Problems to solve:
[1] Reproduce the passage in the article on Tucson's MLK Day walk from "Alicia Kirkland, 50, in" to "to King’s vision.", word for word.
[2] Continue the article about Tucson's MLK Day celebration, picking up after its last sentence.

** Start Extract to read **

MLK Celebration Looks to Past, Future | Tech Parks Arizona
   The University of Arizona

MLK Celebration Looks to Past, Future

Hannah Gaber
​Arizona Daily Star
January 18, 2016

 

     

Cloudy skies begin to clear as marchers from the 31st MLK Day Walk trickle into Reid Park Monday morning.

People sit on blankets, talk in small groups or mill around with dogs and strollers. The words of Martin Luther King’s iconic “I Have a Dream” speech float from the loudspeakers.

Signs reading “Jobs Not War” and “Black Lives Matter” are mixed with posters for political candidates and local church groups. Food stands and information booths ring the area.

Alicia Kirkland, 50, in gloves and a hat, holds a large photo of King. She says this is her 24th year walking in Tucson, but her family’s legacy began when her mother marched with King in Mississippi, where she’s from.

“She was pregnant with my brother at the time, and they started throwing rocks.” Kirkland says. “She had to turn around.”

Kirkland said the racially diverse crowd that completed Monday’s 3-mile walk together was a tribute to King’s vision.

She is interrupted by a hug from Irma Jeanisse, 61. Jeanisse is a great-grandmother, born in Tucson, who says she marched in the city’s first MLK Walk. The women stand holding hands as Jeanisse reflects on changing social tides.

“There was a diner where the Circle K is now that said ‘For whites only,’” Jeanisse says. “It was there until the ’80s. Racism is still alive. We have an MLK street now that goes nowhere.”

Nobel Way, in the UA Tech Park at the Bridges, was renamed ML King Jr. Way just that morning, ending Tucson’s run on the list of cities in the nation without a street named for the civil-rights leader.

“But look at how far we’ve come,” Kirkland says.

“Look at what they’re building.” Kirkland is referring to plans for developing the swath of land west of ML King Jr. Way that includes homes, restaurants and entertainment venues. “That street is going to lead to hope.

“They didn’t build a dead-end street; that street is opening up that community.”

As the sun comes out, speakers take the stage, including longtime MLK festival coordinator Donna Liggins.

“I don’t want you to leave here today and forget about what Dr. King stands for,” Liggins says. “Let’s not just make this a one day thing ... As you leave this park today, think about something that you can do for somebody else, or we can do as a whole together.”

** End Extract to read **
** Start Provided data **

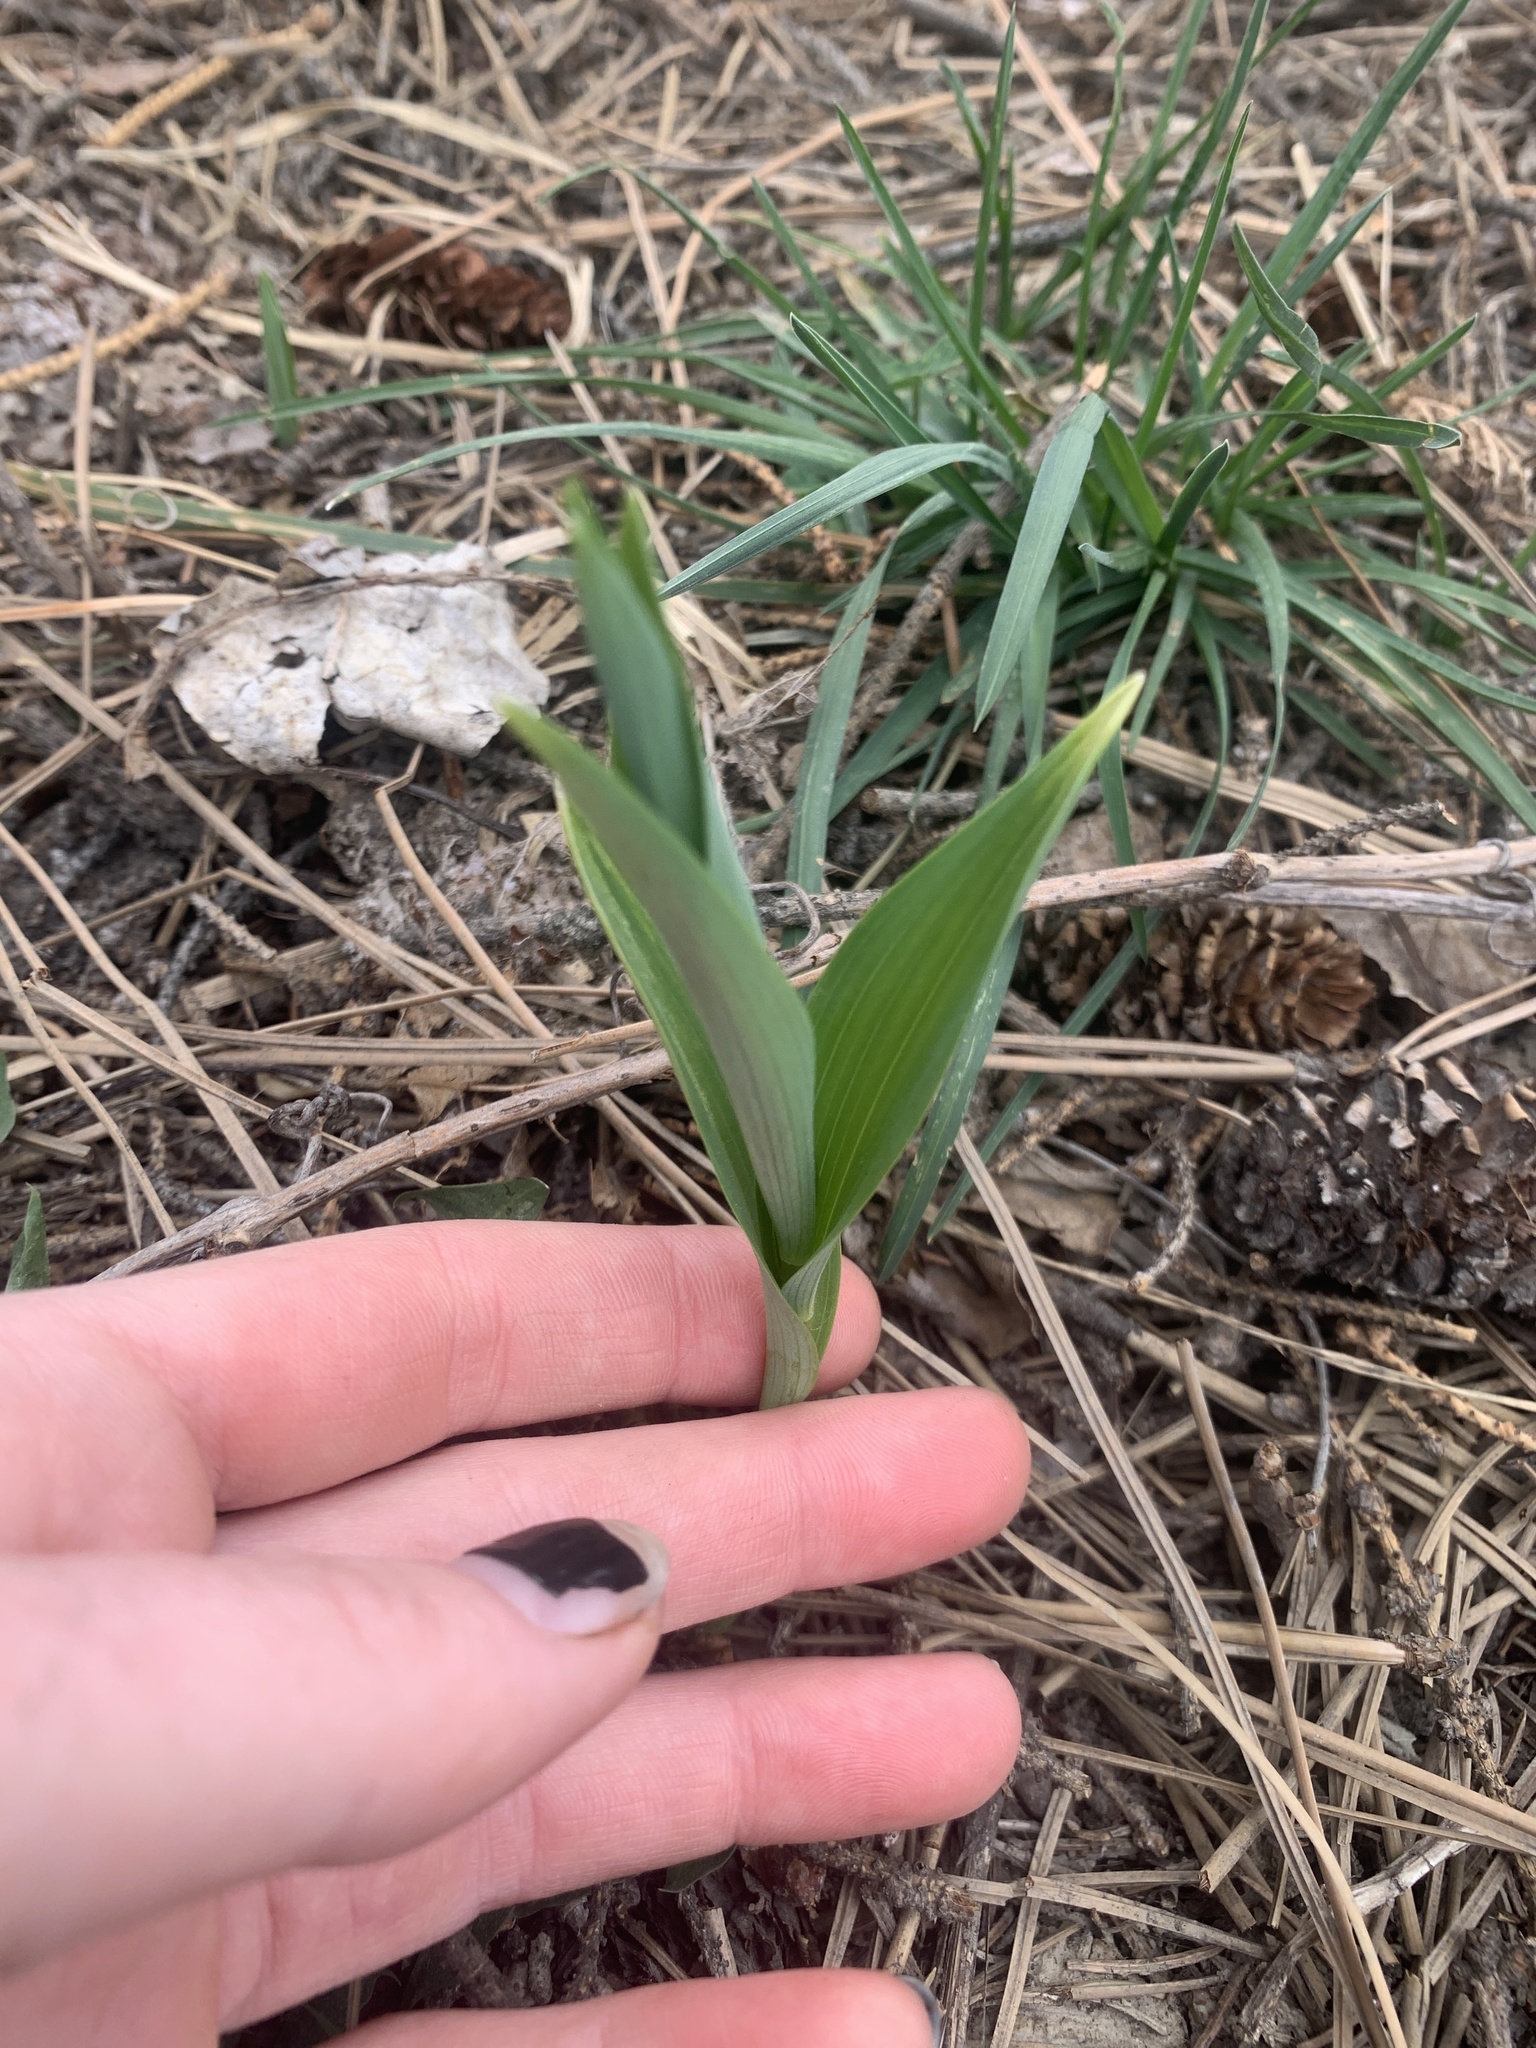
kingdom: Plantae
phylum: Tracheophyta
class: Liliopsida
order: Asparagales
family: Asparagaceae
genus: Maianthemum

** End Provided data **
** Start Provided data **

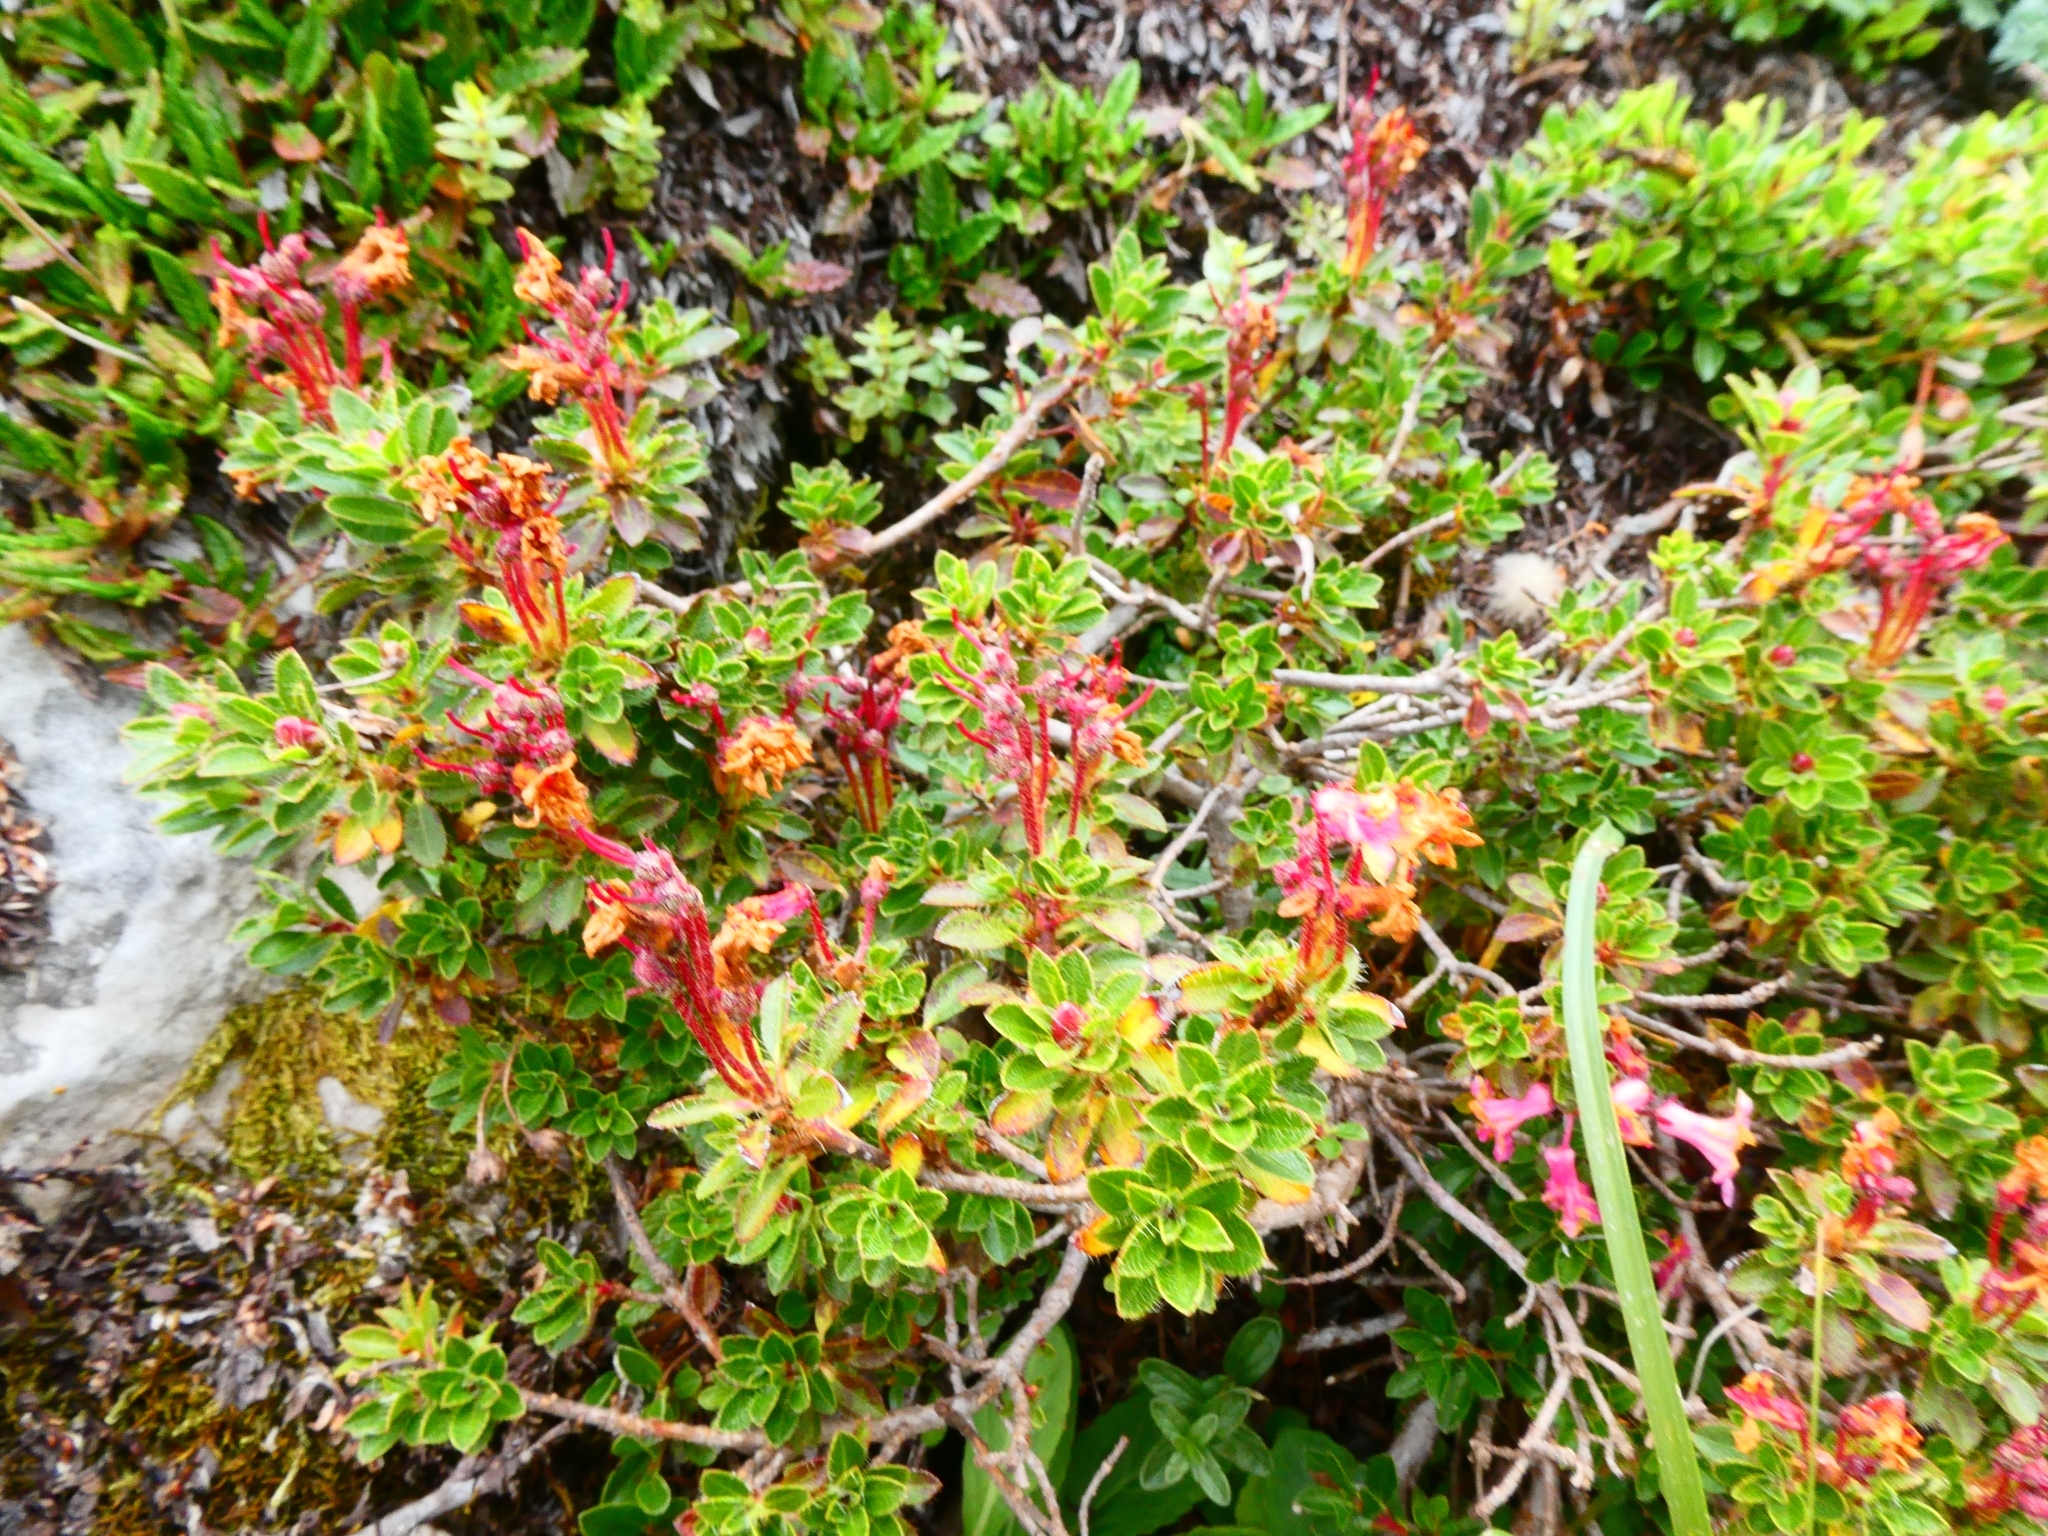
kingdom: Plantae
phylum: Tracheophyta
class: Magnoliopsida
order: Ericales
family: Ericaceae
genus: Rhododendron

** End Provided data **

Responses:
[1]
Alicia Kirkland, 50, in gloves and a hat, holds a large photo of King. She says this is her 24th year walking in Tucson, but her family’s legacy began when her mother marched with King in Mississippi, where she’s from.

“She was pregnant with my brother at the time, and they started throwing rocks.” Kirkland says. “She had to turn around.”

Kirkland said the racially diverse crowd that completed Monday’s 3-mile walk together was a tribute to King’s vision.

[2]
On top of a small hill, Daniel Cassidy, 27, stands holding a “Black Lives Matter” sign next to Nathaniel Dewees, 62. The men grin and chat comfortably together, saying they only just met.

“I was saying earlier to Nathaniel, I feel weird that people keep taking my picture, because I feel like everybody should have this sign,” says Cassidy, who is white.

“It’s not like, you know, I’m just a white guy here carrying this sign.”

Cassidy is also Muslim, and a Universalist seminary student in Chicago. “I’m real big on promoting tolerance and building bridges across communities,” he says.

“I think that Tucson is a little center of reason and sanity in a state that has a lot of growing still to do. But there’s a lot of good people here, and there’s a lot of good people everywhere.”

Congresswoman Martha McSally also speaks from the stage.

She congratulated Tucson on becoming the “731st town to finally name one of our roads Martin Luther King Jr. Way.”

“It’s a wonderful tribute at the Bridges as we honor Dr. King today, thinking about what he did in the past, and the UA Tech Park representing what we can do in the future,” McSally says.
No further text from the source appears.